As happened with so many of Thompson’s plots, an informer surrendered the plan. With telegrams already flying regarding the fallout of the St. Albans raid and the New York attacks, Monck, Seward and Burnley learned of this latest threat.
108
Seward telegraphed General Dix, who wrote to Secretary of War Stanton for help. Stanton and Seward consulted with Lincoln, and General Grant was asked to take troops from his forces to augment border defences. Grant noted in a wry telegraph to Dix that all the troops he believed were needed had been sent. He added, “It seems to me that you and General Butler ought to be able to take care of Jake Thompson and his gang.”
109
Dix did what he could with what he had, and alerted governors and military leaders. Buffalo’s harbour was reinforced, and guns were affixed to more tugboats.

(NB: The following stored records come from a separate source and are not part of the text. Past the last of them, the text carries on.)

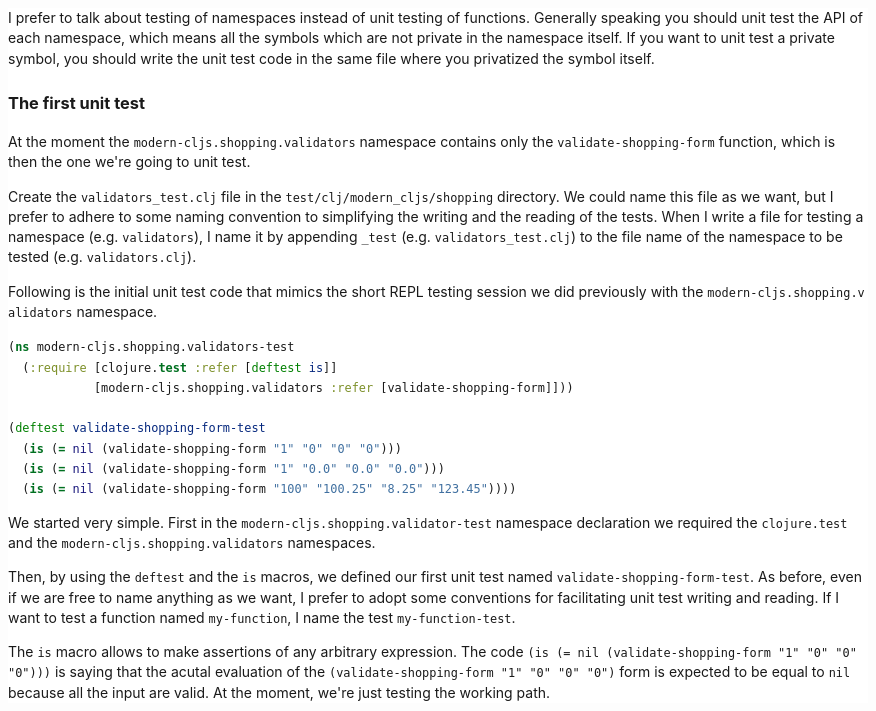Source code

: I prefer to talk about testing of namespaces instead of unit testing
of functions. Generally speaking you should unit test the API of each
namespace, which means all the symbols which are not private in the
namespace itself. If you want to unit test a private symbol, you
should write the unit test code in the same file where you privatized
the symbol itself.

### The first unit test

At the moment the `modern-cljs.shopping.validators` namespace contains
only the `validate-shopping-form` function, which is then the one
we're going to unit test.

Create the `validators_test.clj` file in the
`test/clj/modern_cljs/shopping` directory. We could name this file as
we want, but I prefer to adhere to some naming convention to
simplifying the writing and the reading of the tests. When I write a
file for testing a namespace (e.g. `validators`), I name it by
appending `_test` (e.g. `validators_test.clj`) to the file name of the
namespace to be tested (e.g. `validators.clj`).

Following is the initial unit test code that mimics the short REPL
testing session we did previously with the
`modern-cljs.shopping.validators` namespace.

```clj
(ns modern-cljs.shopping.validators-test
  (:require [clojure.test :refer [deftest is]]
            [modern-cljs.shopping.validators :refer [validate-shopping-form]]))

(deftest validate-shopping-form-test
  (is (= nil (validate-shopping-form "1" "0" "0" "0")))
  (is (= nil (validate-shopping-form "1" "0.0" "0.0" "0.0")))
  (is (= nil (validate-shopping-form "100" "100.25" "8.25" "123.45"))))
```

We started very simple. First in the
`modern-cljs.shopping.validator-test` namespace declaration we
required the `clojure.test` and the `modern-cljs.shopping.validators`
namespaces.

Then, by using the `deftest` and the `is` macros, we defined our first
unit test named `validate-shopping-form-test`. As before, even if we
are free to name anything as we want, I prefer to adopt some
conventions for facilitating unit test writing and reading. If I want
to test a function named `my-function`, I name the test
`my-function-test`.

The `is` macro allows to make assertions of any arbitrary
expression. The code `(is (= nil (validate-shopping-form "1" "0" "0"
"0")))` is saying that the acutal evaluation of the
`(validate-shopping-form "1" "0" "0" "0")` form is expected to be equal
to `nil` because all the input are valid. At the moment, we're just
testing the working path.


[1]: https://github.com/magomimmo/modern-cljs/blob/master/doc/first-edition/tutorial-14.md
[2]: https://github.com/cgrand/enlive
[3]: http://en.wikipedia.org/wiki/Don%27t_repeat_yourself
[4]: http://localhost:3000/shopping.html
[5]: https://raw.github.com/magomimmo/modern-cljs/master/doc/images/ServerNullPointer.png
[6]: https://raw.github.com/magomimmo/modern-cljs/master/doc/images/AjaxServerError.png
[7]: https://github.com/cemerick/valip
[8]: https://github.com/cemerick
[9]: https://github.com/magomimmo/modern-cljs/blob/master/doc/first-edition/tutorial-14.md
[10]: https://github.com/cgrand
[11]: https://github.com/magomimmo/modern-cljs/blob/master/doc/first-edition/tutorial-16.md
[12]: https://github.com/cemerick/clojurescript.test
[13]: https://github.com/lynaghk/cljx
[14]: https://github.com/lynaghk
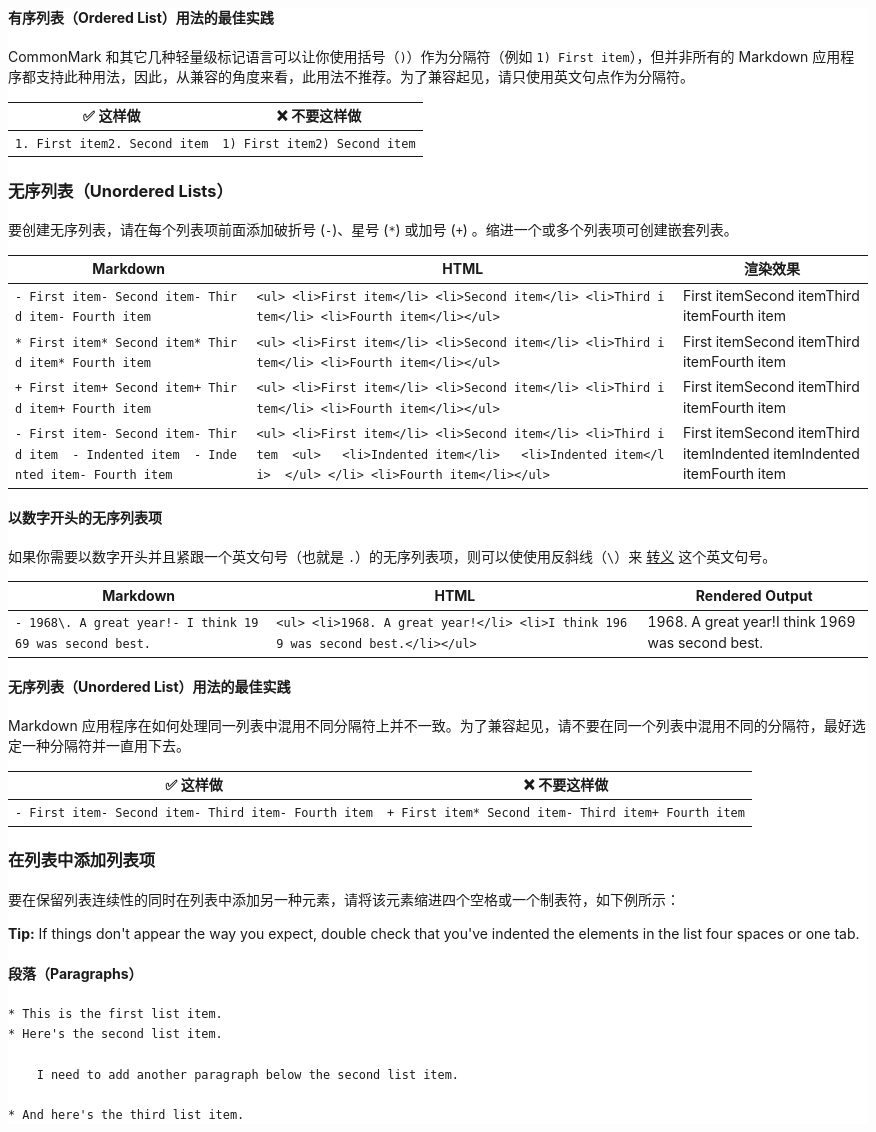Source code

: #### 有序列表（Ordered List）用法的最佳实践

CommonMark 和其它几种轻量级标记语言可以让你使用括号（`)`）作为分隔符（例如 `1) First item`），但并非所有的 Markdown 应用程序都支持此种用法，因此，从兼容的角度来看，此用法不推荐。为了兼容起见，请只使用英文句点作为分隔符。

| ✅ 这样做                      | ❌ 不要这样做                  |
| ----------------------------- | ----------------------------- |
| `1. First item2. Second item` | `1) First item2) Second item` |

### 无序列表（Unordered Lists）

要创建无序列表，请在每个列表项前面添加破折号 (`-`)、星号 (`*`) 或加号 (`+`) 。缩进一个或多个列表项可创建嵌套列表。

| Markdown                                                     | HTML                                                         | 渲染效果                                                     |
| ------------------------------------------------------------ | ------------------------------------------------------------ | ------------------------------------------------------------ |
| `- First item- Second item- Third item- Fourth item`         | `<ul> <li>First item</li> <li>Second item</li> <li>Third item</li> <li>Fourth item</li></ul>` | First itemSecond itemThird itemFourth item                   |
| `* First item* Second item* Third item* Fourth item`         | `<ul> <li>First item</li> <li>Second item</li> <li>Third item</li> <li>Fourth item</li></ul>` | First itemSecond itemThird itemFourth item                   |
| `+ First item+ Second item+ Third item+ Fourth item`         | `<ul> <li>First item</li> <li>Second item</li> <li>Third item</li> <li>Fourth item</li></ul>` | First itemSecond itemThird itemFourth item                   |
| `- First item- Second item- Third item  - Indented item  - Indented item- Fourth item` | `<ul> <li>First item</li> <li>Second item</li> <li>Third item  <ul>   <li>Indented item</li>   <li>Indented item</li>  </ul> </li> <li>Fourth item</li></ul>` | First itemSecond itemThird itemIndented itemIndented itemFourth item |

#### 以数字开头的无序列表项

如果你需要以数字开头并且紧跟一个英文句号（也就是 `.`）的无序列表项，则可以使使用反斜线（`\`）来 [转义](https://www.markdown.xyz/basic-syntax/#escaping-characters) 这个英文句号。

| Markdown                                                | HTML                                                         | Rendered Output                                  |
| ------------------------------------------------------- | ------------------------------------------------------------ | ------------------------------------------------ |
| `- 1968\. A great year!- I think 1969 was second best.` | `<ul> <li>1968. A great year!</li> <li>I think 1969 was second best.</li></ul>` | 1968. A great year!I think 1969 was second best. |

#### 无序列表（Unordered List）用法的最佳实践

Markdown 应用程序在如何处理同一列表中混用不同分隔符上并不一致。为了兼容起见，请不要在同一个列表中混用不同的分隔符，最好选定一种分隔符并一直用下去。

| ✅ 这样做                                             | ❌ 不要这样做                                         |
| ---------------------------------------------------- | ---------------------------------------------------- |
| `- First item- Second item- Third item- Fourth item` | `+ First item* Second item- Third item+ Fourth item` |

### 在列表中添加列表项

要在保留列表连续性的同时在列表中添加另一种元素，请将该元素缩进四个空格或一个制表符，如下例所示：

**Tip:** If things don't appear the way you expect, double check that you've indented the elements in the list four spaces or one tab.

#### 段落（Paragraphs）

```
* This is the first list item.
* Here's the second list item.

    I need to add another paragraph below the second list item.

* And here's the third list item.
```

The next Sunday, news flooded Detroit that Confederates were on their way across the river from Canada on the
Georgian
. Church bells sprang people from their pews and men to the docks to defend their city—but the rumour of attack had no substance.

Monck had the
Georgian
examined but no weapons or anything untoward were found. Bates claimed he was working for a lumber company and refitting the ship to haul wood. Days later, the
Georgian
left port, moving northward past Detroit and into Lake Huron, tracked carefully throughout its journey by American ships. It eventually moored at Collingwood, far from the American border on the south shore of Lake Huron’s Georgian Bay. Seward sent Monck a message asking him to continue to pay special attention to the
Georgian
, as a number of American mayors along the lakes, especially at Buffalo, remained concerned that their cities would soon be bombarded.
110

Thompson’s plan, meanwhile, proceeded. The
Georgian
was to be outfitted with armaments from Guelph. He did not know that local authorities in the town had been growing suspicious of activity in the foundry of Adam Robertson and Son, which for some time had been casting solid shells and grape shot. They had their suspicions too about a man named Bennett Burley, or Burleigh (earlier a participant in the
Michigan
plot), who was living with the Robertsons and was often seen leaving town with wagonloads of foundry products. Their concerns landed on Monck’s desk at the same time as the governor general learned about the
Georgian
. Monck investigated and discovered that the Guelph factory had been selling armaments to the South for some time and that it was preparing to supply the
Georgian
with a cannon and ammunition.
111
Monck had the
Georgian
put under twenty-four-hour surveillance and John A. Macdonald began an investigation into the Guelph foundry and Lt. Colonel Denison.
112

Meanwhile, a cannon that had been boxed in a Robertson and Son crate and sent to a man named Duncan Smitten was seized in Sarnia. With it were two heavy barrels, improbably marked “Potatoes.” On November 19, more ammunition in transit from the Roberston foundry was seized at Spanish River. A keen-eyed officer recognized Burley and arrested him. The ammunition runner was charged with murder for the part he had played in the seizure of the
Island Queen
in the
Michigan
incident the previous September.
113
Attorney General John A. Macdonald approved the arrest and ordered the interception of all other Robertson shipments.